Antelope Island State Park


Visitors to Antelope Island State Park drive across the causeway, a narrow two-lane road spanning from mainland to island, leaving the bustle of the Wasatch Front for a refuge of rangelands floating on a desert sea. Visitors will want to hike, bike and look for wildlife, as well as experience the best place to access Great Salt Lake. Be sure to visit the Fielding Garr Ranch located on the southeast side of the island. The Fielding Garr Ranch House is distinctive for two reasons: first, it is the oldest continually inhabited Anglo home in the state of Utah (from 1848 to 1981 when the island became a state park), and second, it is the oldest Anglo built house in Utah still on its original foundation.


4,200 feet at the shore. Frary Peak is the island’s highest point at 6,596 feet.


John C. Fremont and Kit Carson made the first known Anglo exploration of Antelope Island in 1845. The Island was named after the explorers observed several pronghorn antelope grazing on the rangelands.

Fielding Garr established the first permanent residence on the island in 1848. The ranch house he built is the oldest Anglo-built structure in Utah still on its original foundation.

The island and ranch passed from owner to owner until 1981 when the State of Utah purchased the 28,000-ace island for a State Park.


Antelope Island is part of what is known as the Basin and Range, stretching from the Wasatch mountains on the east to the Sierra Nevada mountain range on the west. Antelope Island is the largest island on Great Salt Lake at just over 28,000 acres, stretching 15 miles long and about 5 miles wide.

The oldest exposed rocks on the island are from the Farmington Canyon Complex, called gneiss. These metamorphic rocks have been dated to 1.7 billion years old, and are the same age as rocks found at the bottom of the Grand Canyon. These rocks can be seen on the southern two-thirds of the island.

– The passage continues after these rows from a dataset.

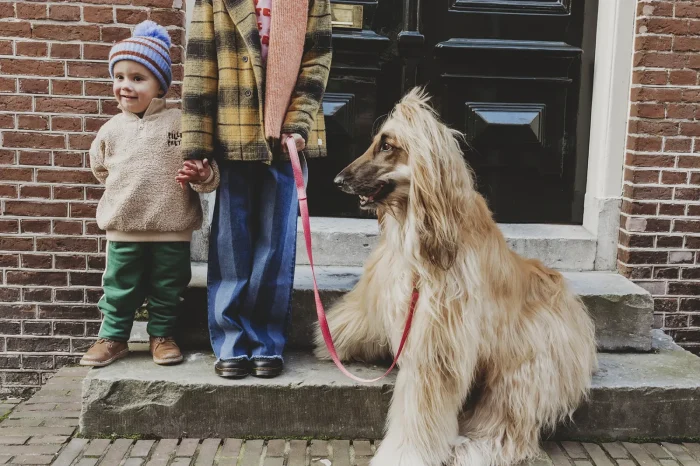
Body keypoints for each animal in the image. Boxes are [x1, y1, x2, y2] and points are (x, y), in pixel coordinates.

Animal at [316, 88, 596, 466]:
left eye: (387, 145)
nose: (337, 180)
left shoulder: (440, 336)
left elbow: (423, 398)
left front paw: (406, 453)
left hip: (529, 360)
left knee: (509, 412)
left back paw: (476, 447)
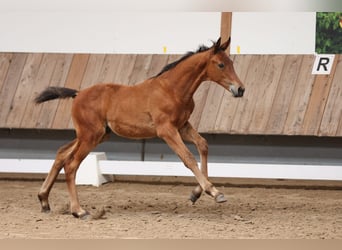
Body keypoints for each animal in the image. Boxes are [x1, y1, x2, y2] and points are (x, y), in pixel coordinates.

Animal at [35, 37, 246, 219]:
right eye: (221, 65)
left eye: (232, 63)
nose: (240, 89)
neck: (173, 89)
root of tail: (78, 94)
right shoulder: (166, 130)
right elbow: (188, 158)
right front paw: (215, 192)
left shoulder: (183, 126)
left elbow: (203, 145)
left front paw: (196, 193)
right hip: (90, 135)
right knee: (71, 165)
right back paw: (78, 211)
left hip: (96, 135)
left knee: (62, 154)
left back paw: (44, 200)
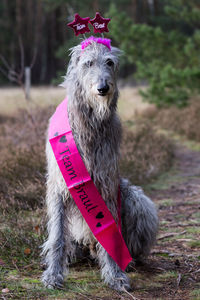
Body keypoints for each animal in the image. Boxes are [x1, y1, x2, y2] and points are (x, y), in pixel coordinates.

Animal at [41, 39, 159, 290]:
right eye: (88, 63)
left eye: (110, 62)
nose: (103, 88)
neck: (91, 122)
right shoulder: (58, 185)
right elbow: (57, 235)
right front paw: (53, 274)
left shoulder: (106, 183)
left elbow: (111, 232)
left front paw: (115, 273)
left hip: (132, 197)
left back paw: (129, 260)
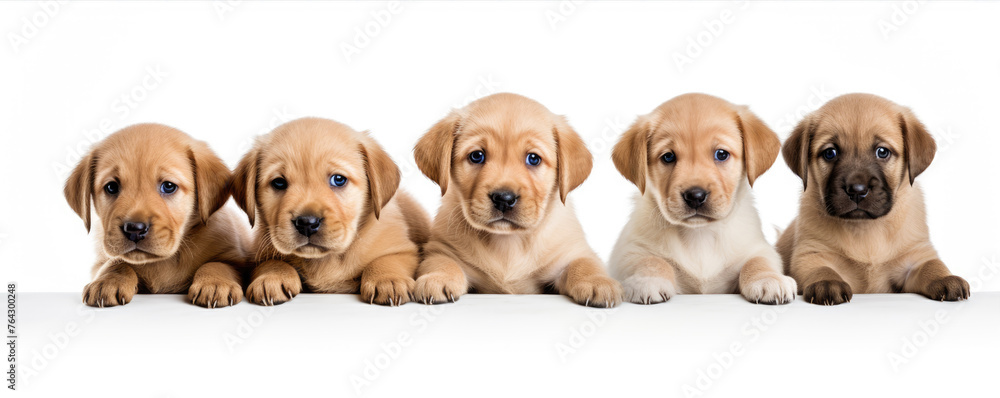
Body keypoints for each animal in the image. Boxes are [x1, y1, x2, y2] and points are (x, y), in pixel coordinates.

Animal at [64, 123, 248, 308]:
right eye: (111, 187)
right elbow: (116, 263)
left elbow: (217, 264)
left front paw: (215, 283)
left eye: (168, 186)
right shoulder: (100, 262)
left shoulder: (233, 256)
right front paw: (107, 282)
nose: (135, 229)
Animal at [233, 116, 430, 306]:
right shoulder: (258, 255)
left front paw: (387, 279)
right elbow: (270, 263)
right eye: (279, 182)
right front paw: (271, 278)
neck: (325, 260)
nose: (307, 223)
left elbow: (387, 259)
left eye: (338, 179)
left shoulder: (404, 250)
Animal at [410, 93, 620, 308]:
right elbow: (441, 262)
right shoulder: (443, 250)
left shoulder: (572, 252)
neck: (508, 242)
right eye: (477, 156)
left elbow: (585, 263)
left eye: (533, 158)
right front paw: (438, 278)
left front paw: (597, 282)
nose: (504, 198)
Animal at [608, 94, 796, 304]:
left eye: (721, 154)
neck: (699, 235)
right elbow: (651, 259)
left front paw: (769, 279)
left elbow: (758, 261)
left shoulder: (759, 248)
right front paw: (649, 280)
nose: (695, 196)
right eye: (668, 157)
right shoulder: (629, 251)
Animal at [772, 93, 968, 304]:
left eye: (882, 152)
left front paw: (946, 278)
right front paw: (826, 282)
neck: (865, 229)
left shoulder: (914, 257)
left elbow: (932, 265)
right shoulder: (811, 253)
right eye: (830, 153)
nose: (857, 190)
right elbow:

Tintic Quartzite, found on the northern one-third of the island, is 550 million years old and was deposited in a shallow marine environment. This metamorphic rock can be seen around the Park’s visitor center, Lady Finger Point and Buffalo Point.

The youngest rocks on the island are tufa, a sedimentary rock deposited from concentrations of calcium carbonate during the time of Lake Bonneville. Tufa deposits typically resemble concrete and can be viewed from the Buffalo Point Trail.


Although surrounded by saltwater, Antelope Island has over 40 freshwater springs producing enough water to support the island’s abundant wildlife.

Bison are the most famous residents. Twelve animals were brought to the island in 1893 and were the foundation for today’s herd of 550 – 700. An annual bison roundup is held each fall to assess the health of the herd and sell extra animals.

Pronghorn antelope are native to Utah and to the island. These small, deer-like animals are the fastest animals in North America and can reach speeds of up to 70 miles per hour.

Mule deer and bighorn sheep are the other large herbivores on the island. Predators include coyotes, badgers, bobcats, and numerous birds of prey such as owls, hawks and falcons.